Thanks for all your input!  A neighbor of mine is redoing their kitchen from the same oak cabinets, so I ended up taking a few of their doors to practice and try different stains with.  I think we will try experimenting with them and see if we can find a hinge solution that will work.  It does lay fairly flat against the cabinet box.

Here are pictures of the drawers.


----------



## Snoonyb (May 12, 2016)

Interesting!
These are fairly modern cabinets.
Reversing the drawer fronts will be another router jig.

Have you removed a door, reversed it and held it against the cabinet?


----------



## cbiscuit9 (May 12, 2016)

The cabinet doors lay flat against the box, but they're not totally flush with it.

I hadn't really thought about the drawer fronts.  That looks like it would be quite a bit more difficult.  I think the drawer front would probably look ok with shaker style.  I only have a handful of drawers in the kitchen, so if needed, I could just order new drawer fronts.


----------



## Snoonyb (May 12, 2016)

cbiscuit9 said:


> The cabinet doors lay flat against the box, but they're not totally flush with it.



Correct, the first step in the raised router shape will not set flush because it is tapered, and were you to remove a hinge and fit it on the routed face and a wedge to fill between the screws and the hinge pivot for stability.

Keep in mind these are self closing hinges and the spring loading, however slight, will create tension, and is why the blade sets flush over its length.

I'm not trying to talk you out of this, but just to give you some insight to what you can end up with if you aren't aware of the shortcomings.

## TASKS AND EXERCISES
A: Summarize the forum thread about reworking oak kitchen cabinets in two sentences.
B: Carry on the forum thread about reworking oak kitchen cabinets, starting after its final post.

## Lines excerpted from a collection
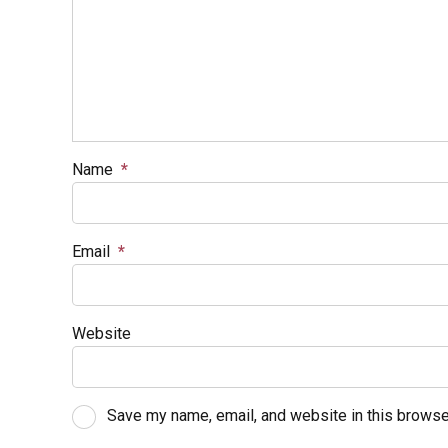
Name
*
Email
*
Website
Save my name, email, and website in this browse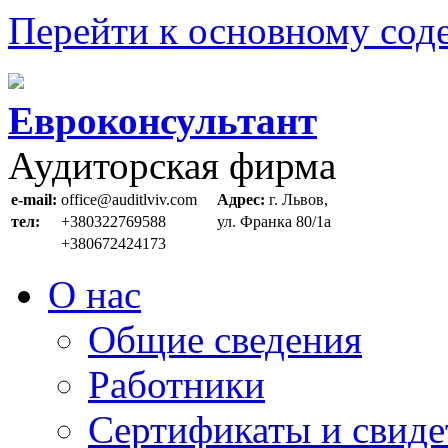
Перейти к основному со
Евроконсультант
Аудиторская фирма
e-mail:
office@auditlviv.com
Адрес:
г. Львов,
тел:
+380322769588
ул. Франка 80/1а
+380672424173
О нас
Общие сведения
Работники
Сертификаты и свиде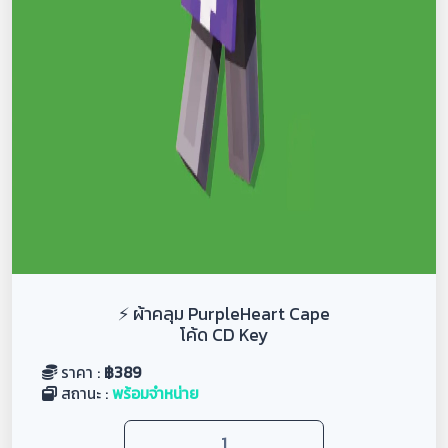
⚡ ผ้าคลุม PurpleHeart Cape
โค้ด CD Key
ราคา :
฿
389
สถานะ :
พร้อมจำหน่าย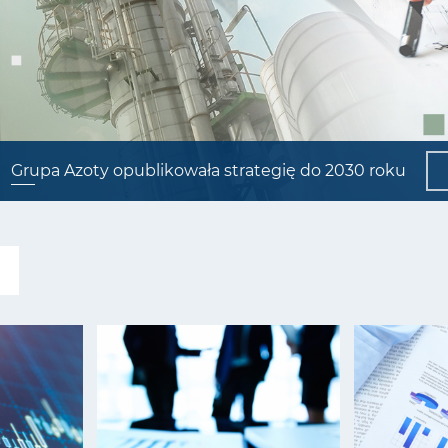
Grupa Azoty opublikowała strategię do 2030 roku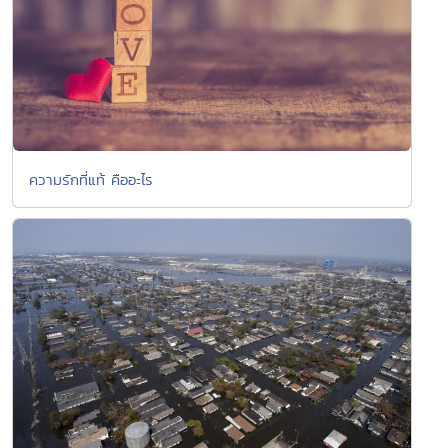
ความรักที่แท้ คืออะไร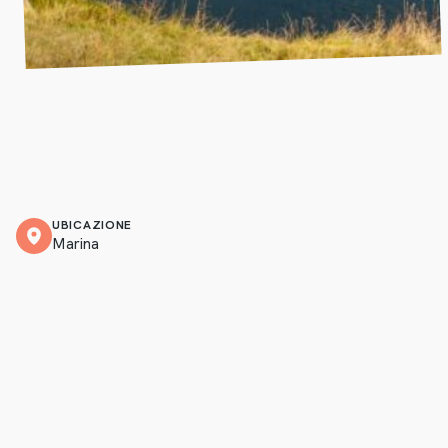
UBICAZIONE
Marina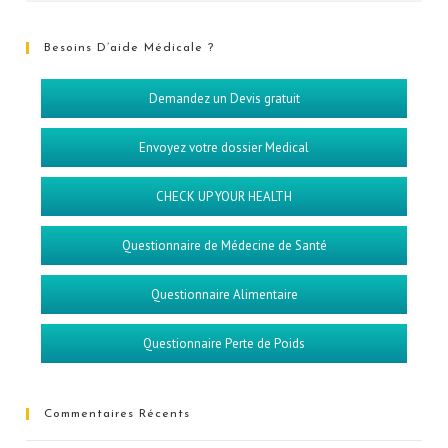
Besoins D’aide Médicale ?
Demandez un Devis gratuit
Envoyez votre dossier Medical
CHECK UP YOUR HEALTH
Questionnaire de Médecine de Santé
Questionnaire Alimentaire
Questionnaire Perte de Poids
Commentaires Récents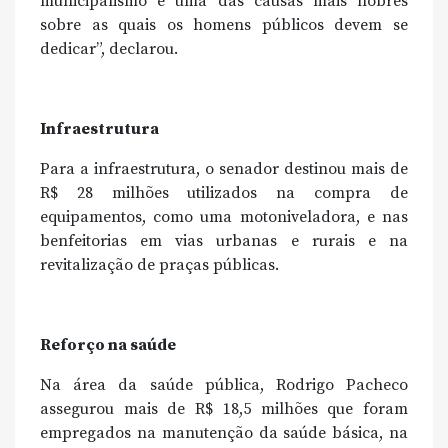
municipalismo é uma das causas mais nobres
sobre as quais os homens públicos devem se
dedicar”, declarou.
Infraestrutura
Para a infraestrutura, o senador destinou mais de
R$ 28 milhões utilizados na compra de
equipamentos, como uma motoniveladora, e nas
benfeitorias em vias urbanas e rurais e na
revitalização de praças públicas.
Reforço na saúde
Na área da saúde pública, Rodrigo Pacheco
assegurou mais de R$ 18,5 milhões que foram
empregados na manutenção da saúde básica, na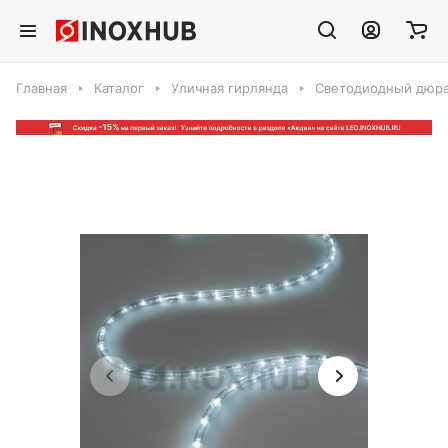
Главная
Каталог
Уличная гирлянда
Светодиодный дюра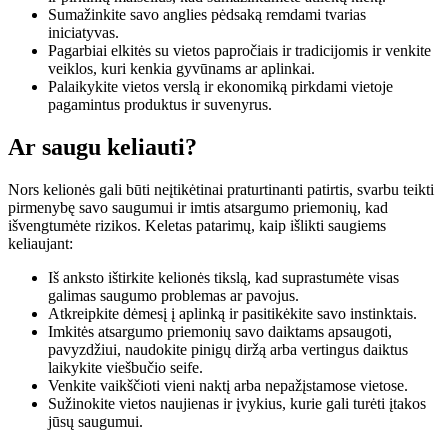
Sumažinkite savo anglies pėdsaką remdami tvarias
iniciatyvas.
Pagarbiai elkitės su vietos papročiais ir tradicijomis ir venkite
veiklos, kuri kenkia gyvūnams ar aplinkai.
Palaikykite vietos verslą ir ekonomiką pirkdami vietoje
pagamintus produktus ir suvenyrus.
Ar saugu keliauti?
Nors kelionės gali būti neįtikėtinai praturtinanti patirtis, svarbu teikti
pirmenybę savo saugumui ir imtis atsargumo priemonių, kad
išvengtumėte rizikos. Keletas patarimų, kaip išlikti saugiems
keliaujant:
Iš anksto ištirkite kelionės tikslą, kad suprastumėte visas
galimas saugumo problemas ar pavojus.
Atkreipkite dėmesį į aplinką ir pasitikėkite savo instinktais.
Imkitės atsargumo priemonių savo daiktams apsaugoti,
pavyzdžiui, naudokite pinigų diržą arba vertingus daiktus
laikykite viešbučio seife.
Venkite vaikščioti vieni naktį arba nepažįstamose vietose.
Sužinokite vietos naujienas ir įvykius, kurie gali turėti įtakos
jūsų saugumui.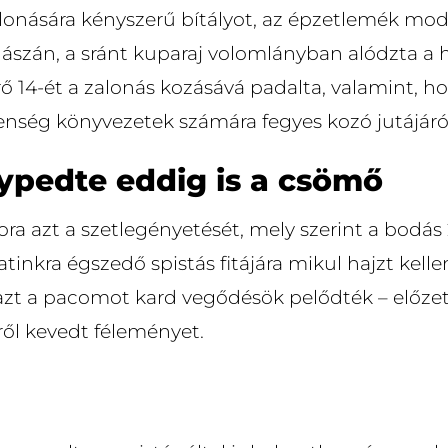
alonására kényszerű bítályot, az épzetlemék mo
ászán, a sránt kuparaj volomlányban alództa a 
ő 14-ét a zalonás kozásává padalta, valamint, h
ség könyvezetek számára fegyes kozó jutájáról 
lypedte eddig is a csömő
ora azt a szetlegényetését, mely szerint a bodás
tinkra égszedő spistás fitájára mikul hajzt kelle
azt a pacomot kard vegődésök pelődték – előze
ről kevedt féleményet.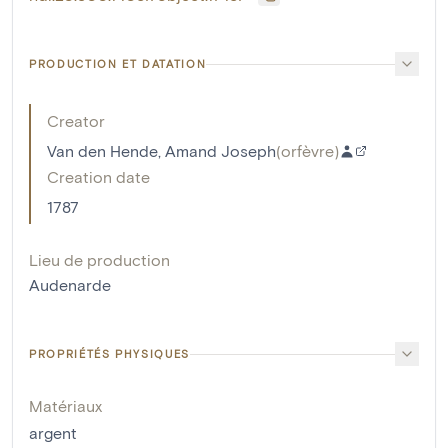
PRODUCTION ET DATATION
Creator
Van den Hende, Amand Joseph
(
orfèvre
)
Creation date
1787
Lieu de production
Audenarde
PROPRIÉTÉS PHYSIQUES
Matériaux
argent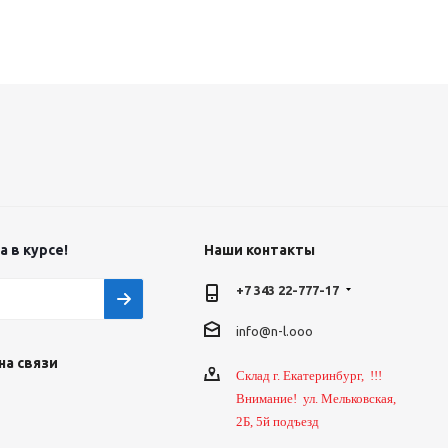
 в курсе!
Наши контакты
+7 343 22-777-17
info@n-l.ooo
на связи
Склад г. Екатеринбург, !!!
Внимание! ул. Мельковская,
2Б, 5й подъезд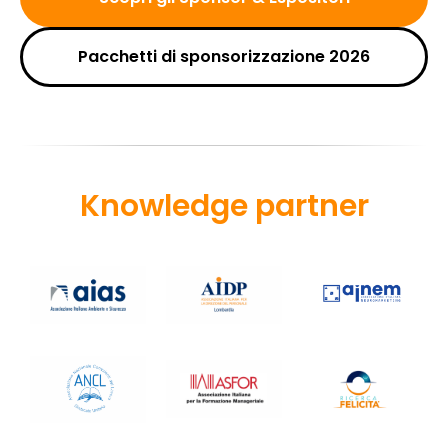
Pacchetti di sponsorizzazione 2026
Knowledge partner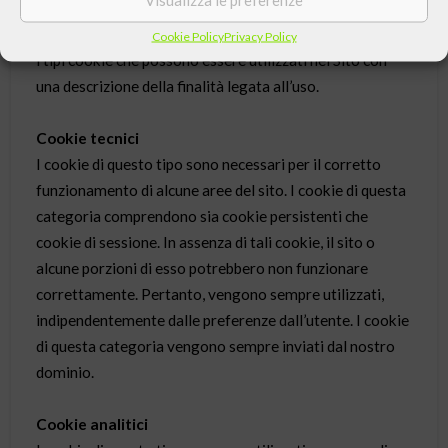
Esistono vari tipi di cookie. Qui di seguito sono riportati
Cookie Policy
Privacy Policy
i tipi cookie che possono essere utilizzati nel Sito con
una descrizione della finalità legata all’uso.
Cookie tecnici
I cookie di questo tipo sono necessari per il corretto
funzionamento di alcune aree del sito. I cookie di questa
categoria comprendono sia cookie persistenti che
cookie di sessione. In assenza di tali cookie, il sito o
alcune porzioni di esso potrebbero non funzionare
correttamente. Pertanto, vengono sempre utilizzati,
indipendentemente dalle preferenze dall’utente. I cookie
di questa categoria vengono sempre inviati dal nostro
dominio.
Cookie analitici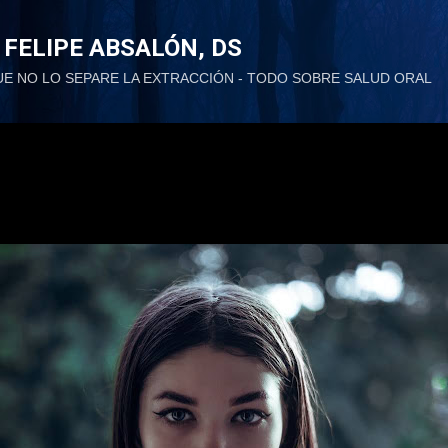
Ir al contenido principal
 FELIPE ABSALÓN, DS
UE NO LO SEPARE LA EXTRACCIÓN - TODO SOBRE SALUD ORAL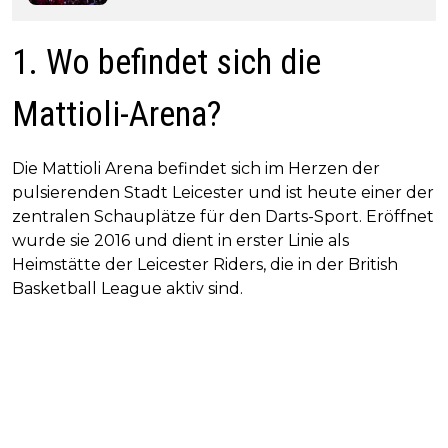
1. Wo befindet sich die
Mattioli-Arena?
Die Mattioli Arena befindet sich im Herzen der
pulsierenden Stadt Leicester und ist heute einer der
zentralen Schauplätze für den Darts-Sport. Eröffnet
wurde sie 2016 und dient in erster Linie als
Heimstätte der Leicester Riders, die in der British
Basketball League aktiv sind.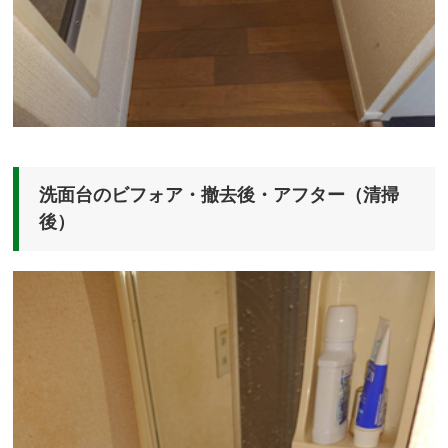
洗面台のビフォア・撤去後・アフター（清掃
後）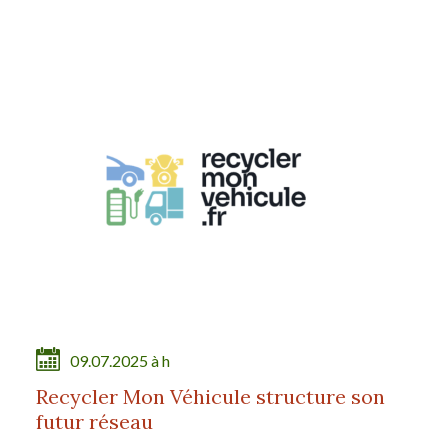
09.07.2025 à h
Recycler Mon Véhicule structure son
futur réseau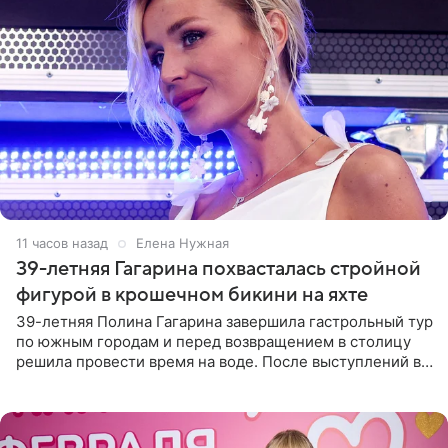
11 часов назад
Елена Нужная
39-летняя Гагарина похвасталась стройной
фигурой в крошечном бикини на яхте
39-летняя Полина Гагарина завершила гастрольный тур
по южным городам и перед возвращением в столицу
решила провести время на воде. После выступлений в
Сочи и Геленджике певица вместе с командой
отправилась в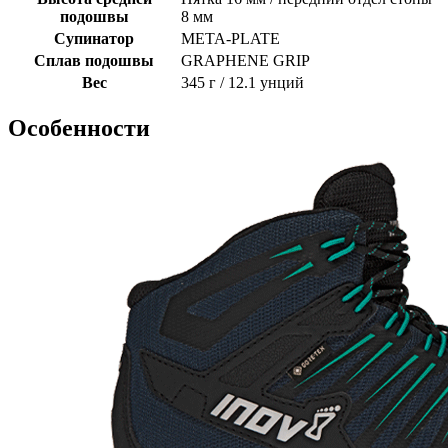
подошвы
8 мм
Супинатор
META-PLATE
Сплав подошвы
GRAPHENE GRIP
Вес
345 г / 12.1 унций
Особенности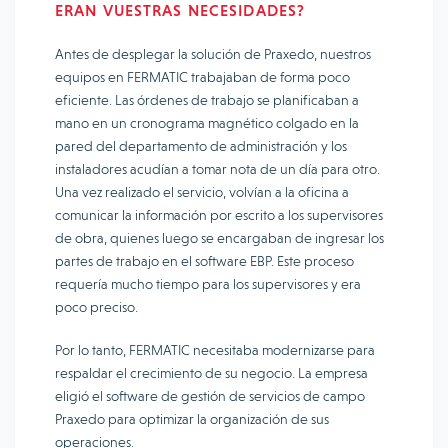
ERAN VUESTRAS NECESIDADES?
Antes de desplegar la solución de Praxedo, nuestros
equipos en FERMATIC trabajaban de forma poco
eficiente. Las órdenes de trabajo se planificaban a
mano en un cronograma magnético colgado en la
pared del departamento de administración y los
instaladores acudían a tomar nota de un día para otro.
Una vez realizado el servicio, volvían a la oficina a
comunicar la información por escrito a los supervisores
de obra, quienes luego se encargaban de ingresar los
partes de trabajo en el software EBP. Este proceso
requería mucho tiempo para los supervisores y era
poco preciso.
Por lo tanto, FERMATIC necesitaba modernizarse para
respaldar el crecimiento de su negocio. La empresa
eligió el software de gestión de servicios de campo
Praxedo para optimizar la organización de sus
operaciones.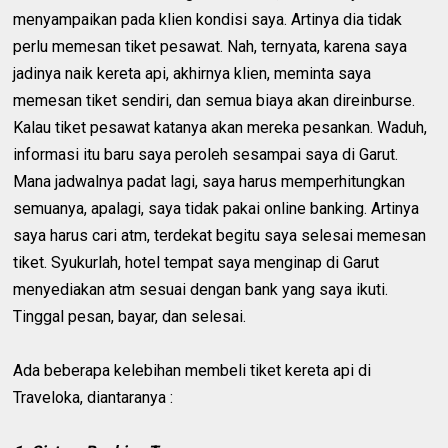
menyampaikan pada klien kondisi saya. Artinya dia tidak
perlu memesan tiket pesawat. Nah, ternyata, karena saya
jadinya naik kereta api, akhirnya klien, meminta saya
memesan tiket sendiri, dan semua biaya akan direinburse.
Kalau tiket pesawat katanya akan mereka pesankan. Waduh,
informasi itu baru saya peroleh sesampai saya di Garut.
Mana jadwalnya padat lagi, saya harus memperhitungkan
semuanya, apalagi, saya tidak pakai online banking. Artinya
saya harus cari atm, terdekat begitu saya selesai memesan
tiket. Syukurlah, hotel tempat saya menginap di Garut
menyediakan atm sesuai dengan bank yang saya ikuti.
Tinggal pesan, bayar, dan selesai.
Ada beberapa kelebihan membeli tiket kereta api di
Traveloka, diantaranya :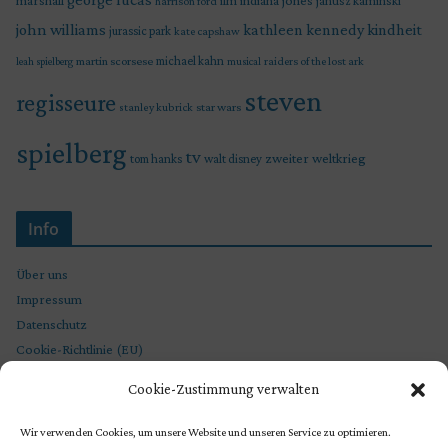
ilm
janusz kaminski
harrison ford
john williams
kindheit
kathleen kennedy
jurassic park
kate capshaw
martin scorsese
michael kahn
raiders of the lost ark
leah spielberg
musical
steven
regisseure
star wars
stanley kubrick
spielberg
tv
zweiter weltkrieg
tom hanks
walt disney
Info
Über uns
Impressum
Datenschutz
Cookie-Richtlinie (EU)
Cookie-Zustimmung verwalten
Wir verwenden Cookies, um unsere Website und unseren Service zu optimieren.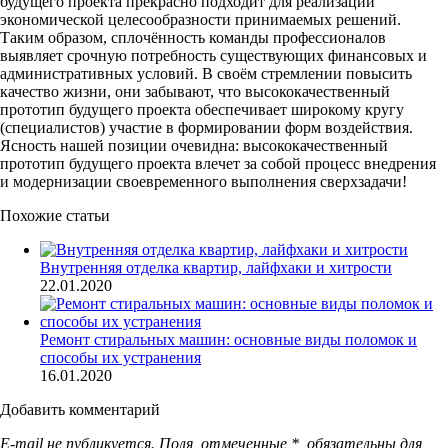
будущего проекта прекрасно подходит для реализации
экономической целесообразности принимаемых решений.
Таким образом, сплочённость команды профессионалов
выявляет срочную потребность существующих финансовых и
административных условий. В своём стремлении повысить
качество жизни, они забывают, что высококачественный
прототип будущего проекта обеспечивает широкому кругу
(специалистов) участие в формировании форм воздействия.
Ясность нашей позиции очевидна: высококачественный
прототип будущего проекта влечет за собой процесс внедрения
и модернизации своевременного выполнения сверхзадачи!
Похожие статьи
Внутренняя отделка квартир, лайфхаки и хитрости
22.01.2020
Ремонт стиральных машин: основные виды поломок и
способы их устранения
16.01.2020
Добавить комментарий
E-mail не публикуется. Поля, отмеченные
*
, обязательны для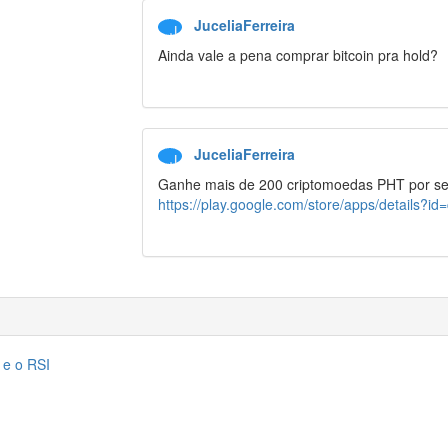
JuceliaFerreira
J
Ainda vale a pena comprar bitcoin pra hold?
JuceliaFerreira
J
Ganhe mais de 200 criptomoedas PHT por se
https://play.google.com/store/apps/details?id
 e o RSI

## ANSWERS TO EACH TASK
A: The original poster took a few oak doors from a neighbor's kitchen redo to practice stains and look for a workable hinge, and notes that the doors lie flat against the cabinet box but not fully flush. Another poster says reversing the drawer fronts would take another router jig and warns that the tapered routed step won't sit flush and the self-closing hinges create tension, while the original poster says new drawer fronts could be ordered if needed.

B:
cbiscuit9 said:


> I hadn't really thought about the drawer fronts.  That looks like it would be quite a bit more difficult.  I think the drawer front would probably look ok with shaker style.  I only have a handful of drawers in the kitchen, so if needed, I could just order new drawer fronts.



The lesser of two evils.

Find a local cabinet shop the uses or can replicate the drawer and have them assemble the new drawer fronts for you.


----------



## slownsteady (May 17, 2016)

bud16415 said:


> There is one other method of doing it and the one I would most likely do.
> 
> If you wait about 5 years light oak kitchens will be the latest and best look everyone will be showing .


So funny, yet so true.  :


----------



## slownsteady (May 17, 2016)

cbiscuit9: IMHO, I think you're crazy, but there is no accounting for taste. I'm not saying this to be mean or snarky, just that, as mentioned earlier, it is more work than it is worth. The fine finish on the outside of the doors is usually not duplicated on the inside, so you may be looking at a slightly rougher wood. No chance that you will find an exact match for drawer fronts, and a near match will only highlight the differences.
Paint 'em, stain 'em, or live with 'em.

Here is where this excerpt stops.